● Action item A
Retype the stretch of the records from the line containing "right hip: (1244, 730, 2)" through the line containing "right shoulder: (1432, 277, -6)", keeping every line unchanged.

I’d like to say thank you for speaking for millions of us. Numerous poets admit they write for themselves, but have the courage to share their deepest feelings with the world. Thank you for that. I can’t even begin to tell you how much your words have influenced me. Slam poetry has been an emotional support system for me when I had nothing else. I thought there was no one out there who had ever gone through the situation that I was currently in, but slam poetry always taught me otherwise. Someone out there was always feeling just the same.

Your ability to turn such raw, powerful emotions into such heart-wrenching analogies is beyond belief. I’m not sure what is running through a slam poet’s mind when they begin writing, but the ability to compare one’s happiness to the most perfect object is a true talent. I’ve tried writing slam poetry for a few months now, and I’ve never been that successful. Turning one’s deepest thoughts into words is difficult as is, but having an ability to wave tears through a crowd is beyond belief. If I could have any talent in the world, it’d honestly be to write slam poetry. It’s something I truly admire.

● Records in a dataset
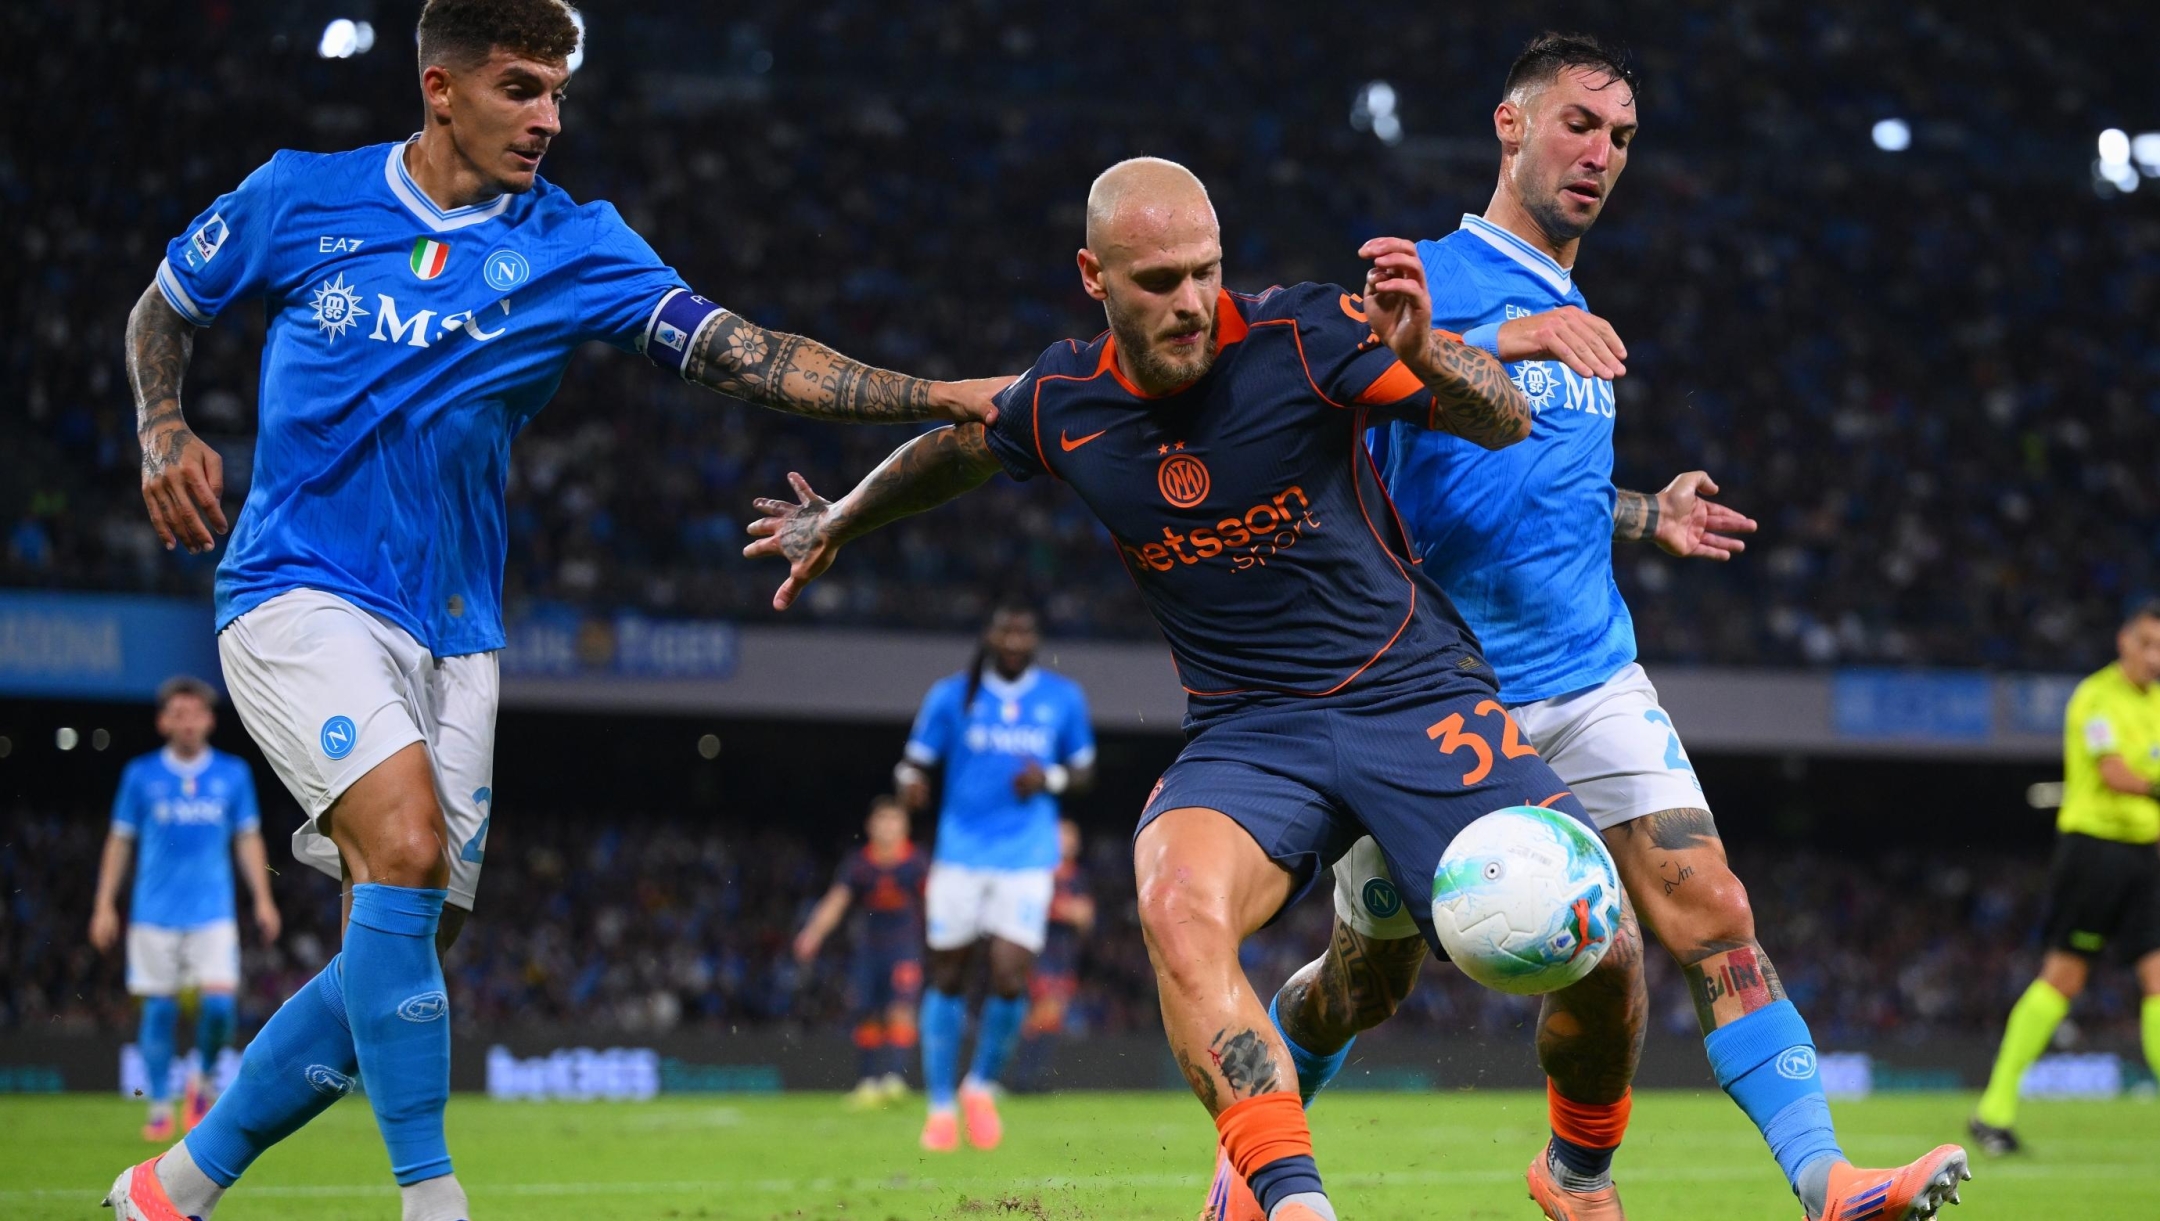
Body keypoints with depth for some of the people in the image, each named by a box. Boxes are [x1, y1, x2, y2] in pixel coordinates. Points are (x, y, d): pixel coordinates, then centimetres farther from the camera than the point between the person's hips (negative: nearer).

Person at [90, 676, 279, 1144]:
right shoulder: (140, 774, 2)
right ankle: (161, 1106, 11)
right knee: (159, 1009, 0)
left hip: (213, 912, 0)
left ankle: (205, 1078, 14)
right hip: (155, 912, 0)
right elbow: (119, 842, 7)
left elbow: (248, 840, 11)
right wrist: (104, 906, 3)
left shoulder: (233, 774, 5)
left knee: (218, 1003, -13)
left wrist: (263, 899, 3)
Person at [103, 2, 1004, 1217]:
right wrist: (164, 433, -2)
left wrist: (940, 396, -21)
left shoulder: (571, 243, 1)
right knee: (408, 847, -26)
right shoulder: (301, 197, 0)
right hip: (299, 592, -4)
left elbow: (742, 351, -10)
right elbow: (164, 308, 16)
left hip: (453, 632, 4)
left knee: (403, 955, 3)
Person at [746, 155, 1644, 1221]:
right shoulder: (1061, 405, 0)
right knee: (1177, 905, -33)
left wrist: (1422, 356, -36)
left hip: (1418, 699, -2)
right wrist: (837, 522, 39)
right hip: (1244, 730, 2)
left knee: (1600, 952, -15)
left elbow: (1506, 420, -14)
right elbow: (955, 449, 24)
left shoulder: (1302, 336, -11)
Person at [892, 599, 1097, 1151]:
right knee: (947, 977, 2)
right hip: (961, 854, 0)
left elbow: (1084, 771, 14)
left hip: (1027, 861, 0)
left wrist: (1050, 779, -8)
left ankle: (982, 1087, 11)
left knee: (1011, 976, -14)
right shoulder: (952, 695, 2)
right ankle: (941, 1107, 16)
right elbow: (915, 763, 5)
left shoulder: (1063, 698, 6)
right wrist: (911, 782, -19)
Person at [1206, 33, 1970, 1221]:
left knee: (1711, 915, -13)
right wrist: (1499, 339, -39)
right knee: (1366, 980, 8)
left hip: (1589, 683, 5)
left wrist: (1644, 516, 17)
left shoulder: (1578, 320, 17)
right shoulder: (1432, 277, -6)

---

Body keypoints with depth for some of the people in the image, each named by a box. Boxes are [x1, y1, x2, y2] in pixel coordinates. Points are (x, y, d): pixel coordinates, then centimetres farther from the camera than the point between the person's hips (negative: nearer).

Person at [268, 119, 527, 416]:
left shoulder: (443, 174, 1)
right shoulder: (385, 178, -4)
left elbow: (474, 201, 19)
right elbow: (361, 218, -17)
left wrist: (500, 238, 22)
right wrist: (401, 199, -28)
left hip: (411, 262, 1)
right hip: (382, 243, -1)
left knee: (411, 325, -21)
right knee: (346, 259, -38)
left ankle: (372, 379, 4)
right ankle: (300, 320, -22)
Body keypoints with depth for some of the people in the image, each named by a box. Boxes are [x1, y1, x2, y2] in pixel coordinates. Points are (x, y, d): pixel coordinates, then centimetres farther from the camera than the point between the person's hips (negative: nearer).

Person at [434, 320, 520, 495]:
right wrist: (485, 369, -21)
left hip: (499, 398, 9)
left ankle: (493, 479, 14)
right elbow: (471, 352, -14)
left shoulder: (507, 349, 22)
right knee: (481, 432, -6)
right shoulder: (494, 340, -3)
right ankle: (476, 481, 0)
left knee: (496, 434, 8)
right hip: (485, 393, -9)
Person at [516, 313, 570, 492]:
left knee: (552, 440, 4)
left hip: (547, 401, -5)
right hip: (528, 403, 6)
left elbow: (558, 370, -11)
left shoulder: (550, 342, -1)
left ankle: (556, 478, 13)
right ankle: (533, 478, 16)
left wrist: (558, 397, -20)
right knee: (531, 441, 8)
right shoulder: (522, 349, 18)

● Action item B
In the letter about slam poetry, how long has the writer been trying to write slam poetry?

● Final answer A
right hip: (1244, 730, 2)
left knee: (1600, 952, -15)
left elbow: (1506, 420, -14)
right elbow: (955, 449, 24)
left shoulder: (1302, 336, -11)
Person at [892, 599, 1097, 1151]:
right knee: (947, 977, 2)
right hip: (961, 854, 0)
left elbow: (1084, 771, 14)
left hip: (1027, 861, 0)
left wrist: (1050, 779, -8)
left ankle: (982, 1087, 11)
left knee: (1011, 976, -14)
right shoulder: (952, 695, 2)
right ankle: (941, 1107, 16)
right elbow: (915, 763, 5)
left shoulder: (1063, 698, 6)
right wrist: (911, 782, -19)
Person at [1206, 33, 1970, 1221]:
left knee: (1711, 915, -13)
right wrist: (1499, 339, -39)
right knee: (1366, 980, 8)
left hip: (1589, 683, 5)
left wrist: (1644, 516, 17)
left shoulder: (1578, 320, 17)
right shoulder: (1432, 277, -6)

● Final answer B
A few months.